*** Dataset extract ***

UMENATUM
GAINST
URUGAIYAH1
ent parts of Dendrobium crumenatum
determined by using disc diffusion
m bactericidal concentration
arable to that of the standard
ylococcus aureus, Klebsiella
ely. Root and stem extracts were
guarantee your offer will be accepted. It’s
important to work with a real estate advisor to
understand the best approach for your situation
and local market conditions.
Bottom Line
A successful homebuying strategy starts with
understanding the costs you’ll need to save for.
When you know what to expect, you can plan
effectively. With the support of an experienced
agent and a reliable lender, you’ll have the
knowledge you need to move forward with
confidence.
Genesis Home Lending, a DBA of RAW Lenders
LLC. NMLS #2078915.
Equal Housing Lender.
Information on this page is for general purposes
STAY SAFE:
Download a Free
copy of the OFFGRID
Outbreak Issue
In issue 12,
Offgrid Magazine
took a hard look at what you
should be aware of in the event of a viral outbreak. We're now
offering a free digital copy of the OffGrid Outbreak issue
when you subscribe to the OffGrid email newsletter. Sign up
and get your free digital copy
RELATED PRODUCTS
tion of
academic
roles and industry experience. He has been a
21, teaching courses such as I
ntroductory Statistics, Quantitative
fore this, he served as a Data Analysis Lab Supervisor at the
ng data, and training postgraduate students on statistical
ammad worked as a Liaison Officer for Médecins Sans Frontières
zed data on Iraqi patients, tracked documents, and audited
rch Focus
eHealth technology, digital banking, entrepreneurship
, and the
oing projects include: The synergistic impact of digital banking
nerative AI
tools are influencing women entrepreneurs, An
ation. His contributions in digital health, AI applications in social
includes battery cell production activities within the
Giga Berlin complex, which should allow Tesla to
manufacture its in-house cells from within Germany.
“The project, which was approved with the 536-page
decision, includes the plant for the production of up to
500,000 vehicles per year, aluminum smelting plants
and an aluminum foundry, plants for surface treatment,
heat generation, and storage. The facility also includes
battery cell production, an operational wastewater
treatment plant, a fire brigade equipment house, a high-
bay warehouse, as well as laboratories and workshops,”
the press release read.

*** End of Dataset extract ***

Exercise → All records must be repeated exactly, with none skipped.

Solved problem →
UMENATUM
GAINST
URUGAIYAH1
ent parts of Dendrobium crumenatum
determined by using disc diffusion
m bactericidal concentration
arable to that of the standard
ylococcus aureus, Klebsiella
ely. Root and stem extracts were
guarantee your offer will be accepted. It’s
important to work with a real estate advisor to
understand the best approach for your situation
and local market conditions.
Bottom Line
A successful homebuying strategy starts with
understanding the costs you’ll need to save for.
When you know what to expect, you can plan
effectively. With the support of an experienced
agent and a reliable lender, you’ll have the
knowledge you need to move forward with
confidence.
Genesis Home Lending, a DBA of RAW Lenders
LLC. NMLS #2078915.
Equal Housing Lender.
Information on this page is for general purposes
STAY SAFE:
Download a Free
copy of the OFFGRID
Outbreak Issue
In issue 12,
Offgrid Magazine
took a hard look at what you
should be aware of in the event of a viral outbreak. We're now
offering a free digital copy of the OffGrid Outbreak issue
when you subscribe to the OffGrid email newsletter. Sign up
and get your free digital copy
RELATED PRODUCTS
tion of
academic
roles and industry experience. He has been a
21, teaching courses such as I
ntroductory Statistics, Quantitative
fore this, he served as a Data Analysis Lab Supervisor at the
ng data, and training postgraduate students on statistical
ammad worked as a Liaison Officer for Médecins Sans Frontières
zed data on Iraqi patients, tracked documents, and audited
rch Focus
eHealth technology, digital banking, entrepreneurship
, and the
oing projects include: The synergistic impact of digital banking
nerative AI
tools are influencing women entrepreneurs, An
ation. His contributions in digital health, AI applications in social
includes battery cell production activities within the
Giga Berlin complex, which should allow Tesla to
manufacture its in-house cells from within Germany.
“The project, which was approved with the 536-page
decision, includes the plant for the production of up to
500,000 vehicles per year, aluminum smelting plants
and an aluminum foundry, plants for surface treatment,
heat generation, and storage. The facility also includes
battery cell production, an operational wastewater
treatment plant, a fire brigade equipment house, a high-
bay warehouse, as well as laboratories and workshops,”
the press release read.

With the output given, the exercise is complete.